• [Assigned task]: Your task is to repeat the entries underneath exactly, minus the pictures.

··· Data shown ···

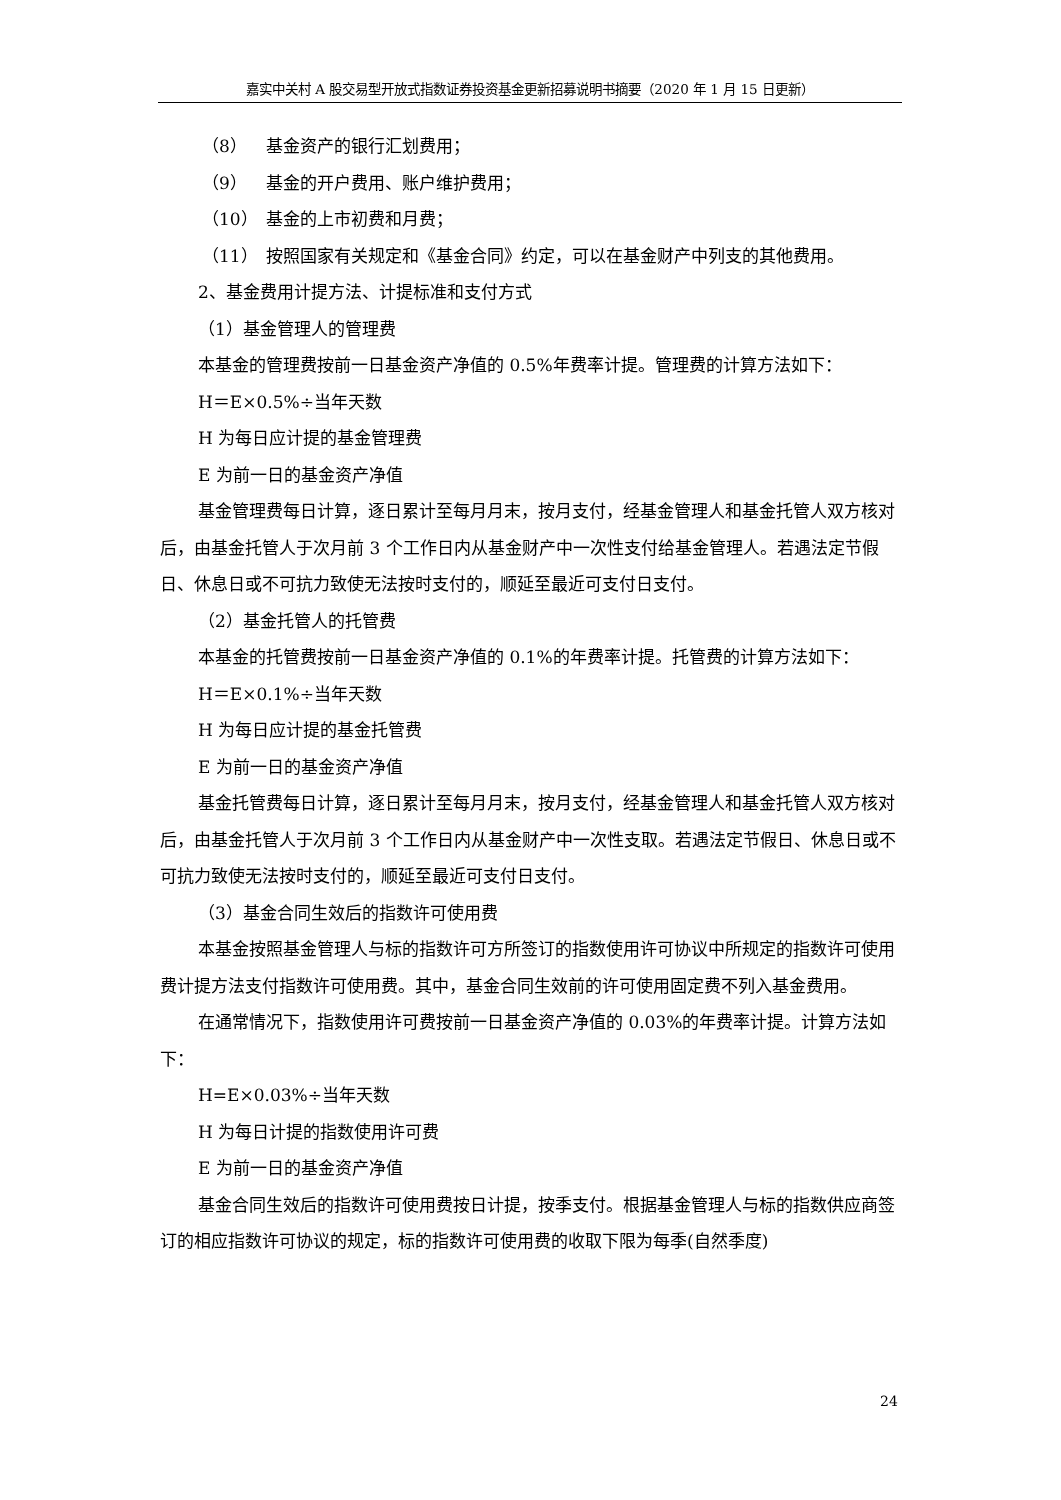嘉实中关村 A 股交易型开放式指数证券投资基金更新招募说明书摘要（2020 年 1 月 15 日更新）
（8） 基金资产的银行汇划费用；
（9） 基金的开户费用、账户维护费用；
（10） 基金的上市初费和月费；
（11） 按照国家有关规定和《基金合同》约定，可以在基金财产中列支的其他费用。
2、基金费用计提方法、计提标准和支付方式
（1）基金管理人的管理费
本基金的管理费按前一日基金资产净值的 0.5%年费率计提。管理费的计算方法如下：
H＝E×0.5%÷当年天数
H 为每日应计提的基金管理费
E 为前一日的基金资产净值
基金管理费每日计算，逐日累计至每月月末，按月支付，经基金管理人和基金托管人双方核对后，由基金托管人于次月前 3 个工作日内从基金财产中一次性支付给基金管理人。若遇法定节假日、休息日或不可抗力致使无法按时支付的，顺延至最近可支付日支付。
（2）基金托管人的托管费
本基金的托管费按前一日基金资产净值的 0.1%的年费率计提。托管费的计算方法如下：
H＝E×0.1%÷当年天数
H 为每日应计提的基金托管费
E 为前一日的基金资产净值
基金托管费每日计算，逐日累计至每月月末，按月支付，经基金管理人和基金托管人双方核对后，由基金托管人于次月前 3 个工作日内从基金财产中一次性支取。若遇法定节假日、休息日或不可抗力致使无法按时支付的，顺延至最近可支付日支付。
（3）基金合同生效后的指数许可使用费
本基金按照基金管理人与标的指数许可方所签订的指数使用许可协议中所规定的指数许可使用费计提方法支付指数许可使用费。其中，基金合同生效前的许可使用固定费不列入基金费用。
在通常情况下，指数使用许可费按前一日基金资产净值的 0.03%的年费率计提。计算方法如下：
H=E×0.03%÷当年天数
H 为每日计提的指数使用许可费
E 为前一日的基金资产净值
基金合同生效后的指数许可使用费按日计提，按季支付。根据基金管理人与标的指数供应商签订的相应指数许可协议的规定，标的指数许可使用费的收取下限为每季(自然季度)
24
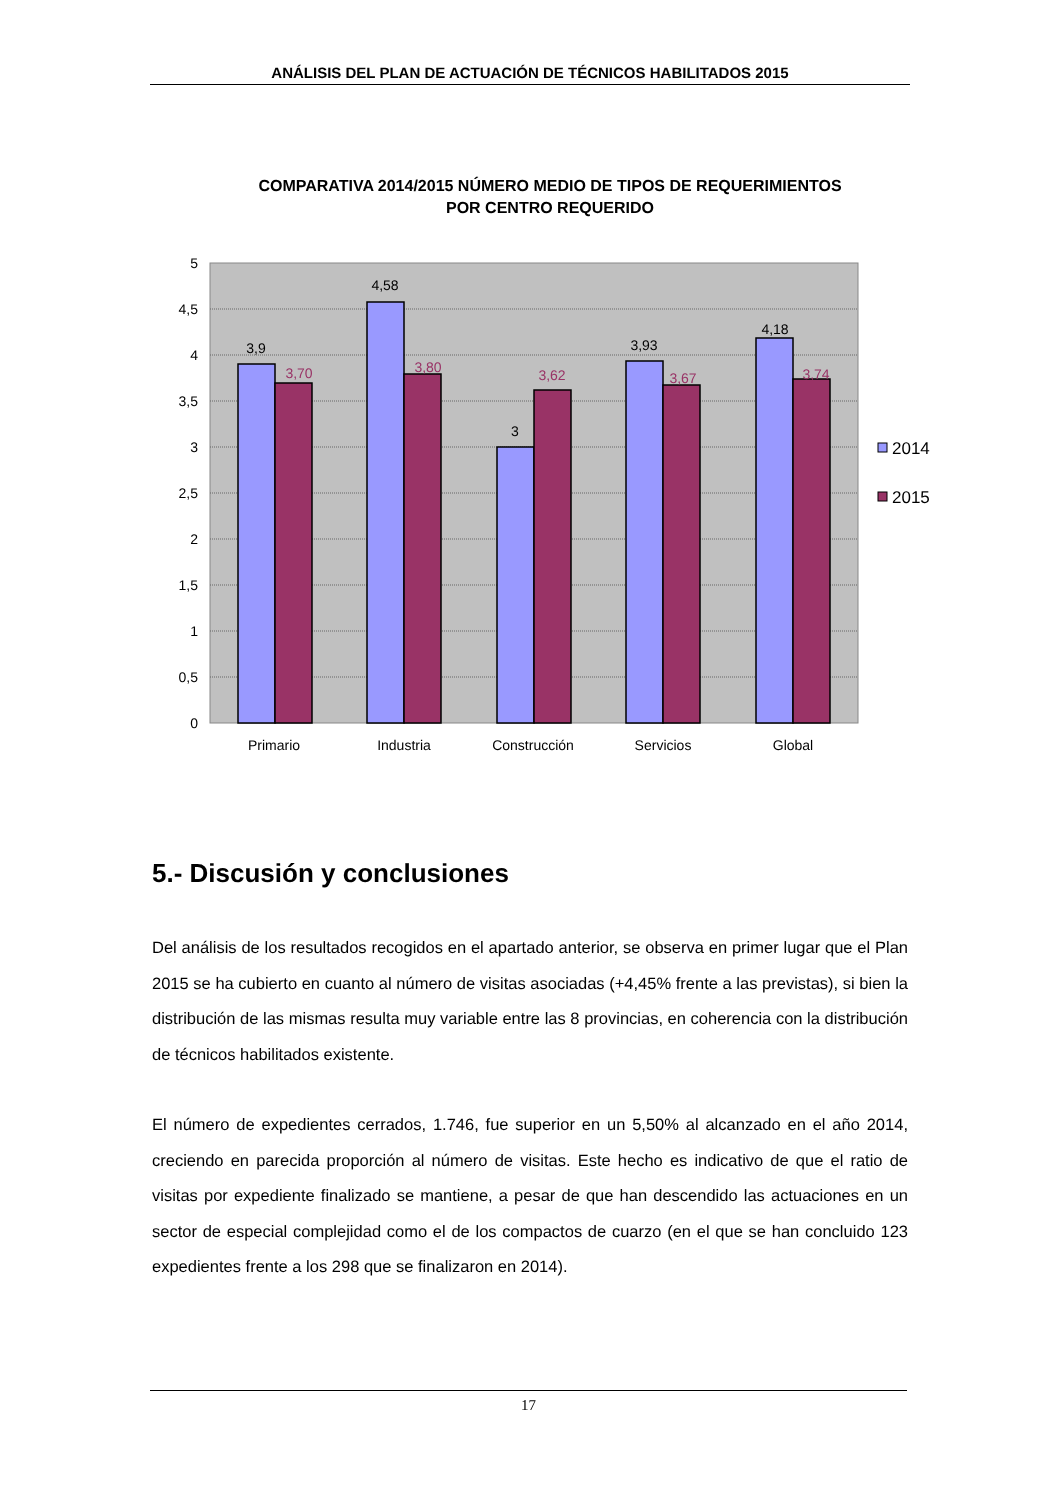ANÁLISIS DEL PLAN DE ACTUACIÓN DE TÉCNICOS HABILITADOS 2015
COMPARATIVA 2014/2015 NÚMERO MEDIO DE TIPOS DE REQUERIMIENTOS
POR CENTRO REQUERIDO
5
4,5
4
3,5
3
2,5
2
1,5
1
0,5
0
3,9
4,58
3
3,93
4,18
3,70
3,80
3,62
3,67
3,74
Primario
Industria
Construcción
Servicios
Global
2014
2015
5.- Discusión y conclusiones
Del análisis de los resultados recogidos en el apartado anterior, se observa en primer lugar que el Plan 2015 se ha cubierto en cuanto al número de visitas asociadas (+4,45% frente a las previstas), si bien la distribución de las mismas resulta muy variable entre las 8 provincias, en coherencia con la distribución de técnicos habilitados existente.
El número de expedientes cerrados, 1.746, fue superior en un 5,50% al alcanzado en el año 2014, creciendo en parecida proporción al número de visitas. Este hecho es indicativo de que el ratio de visitas por expediente finalizado se mantiene, a pesar de que han descendido las actuaciones en un sector de especial complejidad como el de los compactos de cuarzo (en el que se han concluido 123 expedientes frente a los 298 que se finalizaron en 2014).
17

···

• [Task result]:
嘉实中关村 A 股交易型开放式指数证券投资基金更新招募说明书摘要（2020 年 1 月 15 日更新）
（8） 基金资产的银行汇划费用；
（9） 基金的开户费用、账户维护费用；
（10） 基金的上市初费和月费；
（11） 按照国家有关规定和《基金合同》约定，可以在基金财产中列支的其他费用。
2、基金费用计提方法、计提标准和支付方式
（1）基金管理人的管理费
本基金的管理费按前一日基金资产净值的 0.5%年费率计提。管理费的计算方法如下：
H＝E×0.5%÷当年天数
H 为每日应计提的基金管理费
E 为前一日的基金资产净值
基金管理费每日计算，逐日累计至每月月末，按月支付，经基金管理人和基金托管人双方核对后，由基金托管人于次月前 3 个工作日内从基金财产中一次性支付给基金管理人。若遇法定节假日、休息日或不可抗力致使无法按时支付的，顺延至最近可支付日支付。
（2）基金托管人的托管费
本基金的托管费按前一日基金资产净值的 0.1%的年费率计提。托管费的计算方法如下：
H＝E×0.1%÷当年天数
H 为每日应计提的基金托管费
E 为前一日的基金资产净值
基金托管费每日计算，逐日累计至每月月末，按月支付，经基金管理人和基金托管人双方核对后，由基金托管人于次月前 3 个工作日内从基金财产中一次性支取。若遇法定节假日、休息日或不可抗力致使无法按时支付的，顺延至最近可支付日支付。
（3）基金合同生效后的指数许可使用费
本基金按照基金管理人与标的指数许可方所签订的指数使用许可协议中所规定的指数许可使用费计提方法支付指数许可使用费。其中，基金合同生效前的许可使用固定费不列入基金费用。
在通常情况下，指数使用许可费按前一日基金资产净值的 0.03%的年费率计提。计算方法如下：
H=E×0.03%÷当年天数
H 为每日计提的指数使用许可费
E 为前一日的基金资产净值
基金合同生效后的指数许可使用费按日计提，按季支付。根据基金管理人与标的指数供应商签订的相应指数许可协议的规定，标的指数许可使用费的收取下限为每季(自然季度)
24
ANÁLISIS DEL PLAN DE ACTUACIÓN DE TÉCNICOS HABILITADOS 2015
COMPARATIVA 2014/2015 NÚMERO MEDIO DE TIPOS DE REQUERIMIENTOS
POR CENTRO REQUERIDO
5
4,5
4
3,5
3
2,5
2
1,5
1
0,5
0
3,9
4,58
3
3,93
4,18
3,70
3,80
3,62
3,67
3,74
Primario
Industria
Construcción
Servicios
Global
2014
2015
5.- Discusión y conclusiones
Del análisis de los resultados recogidos en el apartado anterior, se observa en primer lugar que el Plan 2015 se ha cubierto en cuanto al número de visitas asociadas (+4,45% frente a las previstas), si bien la distribución de las mismas resulta muy variable entre las 8 provincias, en coherencia con la distribución de técnicos habilitados existente.
El número de expedientes cerrados, 1.746, fue superior en un 5,50% al alcanzado en el año 2014, creciendo en parecida proporción al número de visitas. Este hecho es indicativo de que el ratio de visitas por expediente finalizado se mantiene, a pesar de que han descendido las actuaciones en un sector de especial complejidad como el de los compactos de cuarzo (en el que se han concluido 123 expedientes frente a los 298 que se finalizaron en 2014).
17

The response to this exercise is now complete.